In his filing, Cohn writes:
“I have expressed great concerns about President Trump’s ability to lead our country in the Resolution of No Confidence (H.Res. 456) that I introduced in July with 29 of my colleagues; however, after the President’s comments on Saturday, August 12 and again on Tuesday, August 15 in response to the horrific events in Charlottesville, I believe the President should be impeached and removed from office.”
Cohen claimed the president didn’t condemn hateful actions of white nationalists and instead said there were fine people on both sides. “There are no good Nazis. There are no good Klansmen,” Cohen writes.
President Trump did, in fact, denounce white supremacists and hate speech on Monday, but Cohen doesn’t acknowledge that.
Instead, Cohen continues:
“In reaction to the downfall of the Confederacy, and the subsequent passage of the Reconstruction Amendments to our constitution, the KKK embarked on a dastardly campaign to terrorize and intimidate African Americans from exercising their newly acquired civil rights. Subsequent incarnations of the Klan continued to terrorize African Americans with lynchings and civil rights murders…”
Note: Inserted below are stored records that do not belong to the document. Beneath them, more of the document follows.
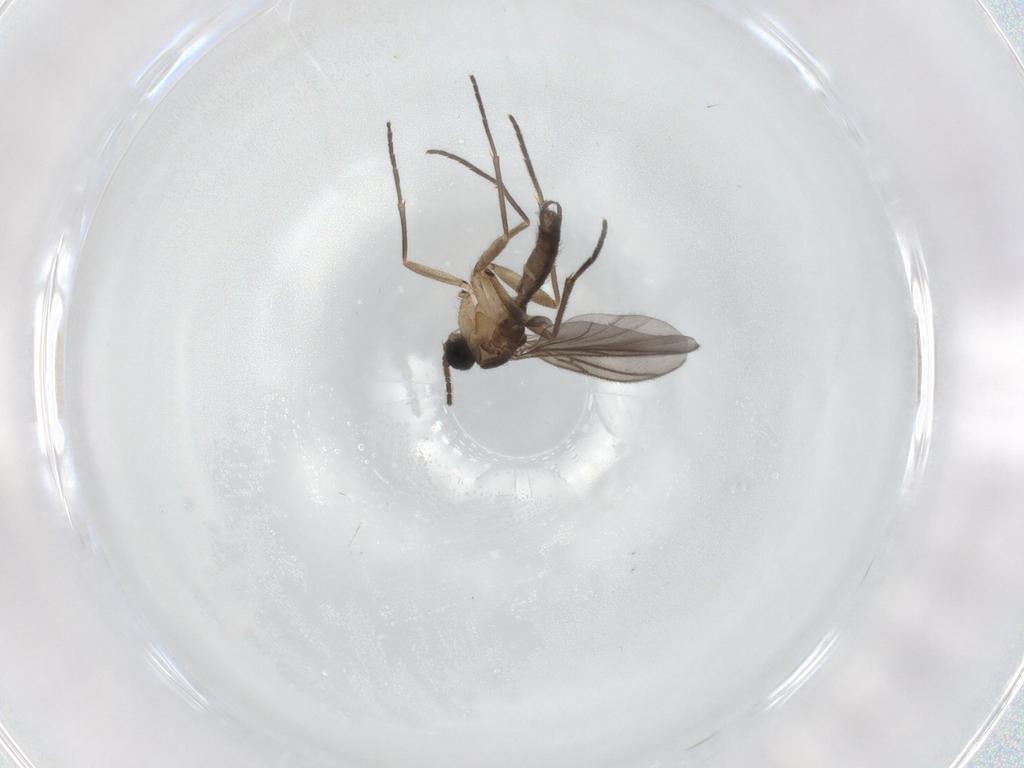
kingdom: Animalia
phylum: Arthropoda
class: Insecta
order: Diptera
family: Sciaridae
Representing a large portion of Memphis, TN since 2007, Cohen told reporters in his Memphis office that with a Republican majority in Congress, impeachment seems unlikely. When asked if Republican leadership would proceed with impeachment hearings, Cohen said, “I think it’s more likely we’re going to have snow tomorrow.”
Cohen said the events in Charlottesville, and the president’s comments after, prompted him to act, “both as a Jew and as a representative of a majority African-American district,” the Tennessean reports.
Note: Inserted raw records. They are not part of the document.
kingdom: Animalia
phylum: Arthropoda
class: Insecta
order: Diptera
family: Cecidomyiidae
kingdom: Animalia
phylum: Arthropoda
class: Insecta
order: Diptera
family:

Citing TV coverage of the events, Cohen said it reminded him of Nazi actions against Jews in Germany.”I couldn’t believe it was America,” he said. Cohen expressed concern for the “majority of people in his district,” saying the president might target them.
When reporters asked what exactly the articles of impeachment would say, Cohen replied that the “high crimes and misdemeanors” language in the constitution is vague. By his estimation, theoretically Congress could impeach a president for even a minor crime like jaywalking. Yet failure to act against domestic enemies, like white supremacists, is another crime worth considering.
In a statement released earlier, Cohen said, “Instead of unequivocally condemning hateful actions by neo-Nazis, white nationalists and Klansmen following a national tragedy, the president said ‘there were very fine people on both sides.’ There are no good Nazis. There are no good Klansmen.”
Cohen also noted hopefully that ongoing investigations into Russian collusion could provide proof of specific crimes committed by the president.
Many Democratic and Republican lawmakers have distanced themselves from the president after he maintained that there were many groups acting violently in Charlottesville.
Cohen isn’t the first lawmaker to pursue impeachment. In June, Reps. Brad Sherman (D-CA) and Al Green (DX) also introduced an article of impeachment.
Cohen also filed a no confidence resolution against Trump in June, along with 23 House Democrats, citing unacceptable behavior by the president of the United States.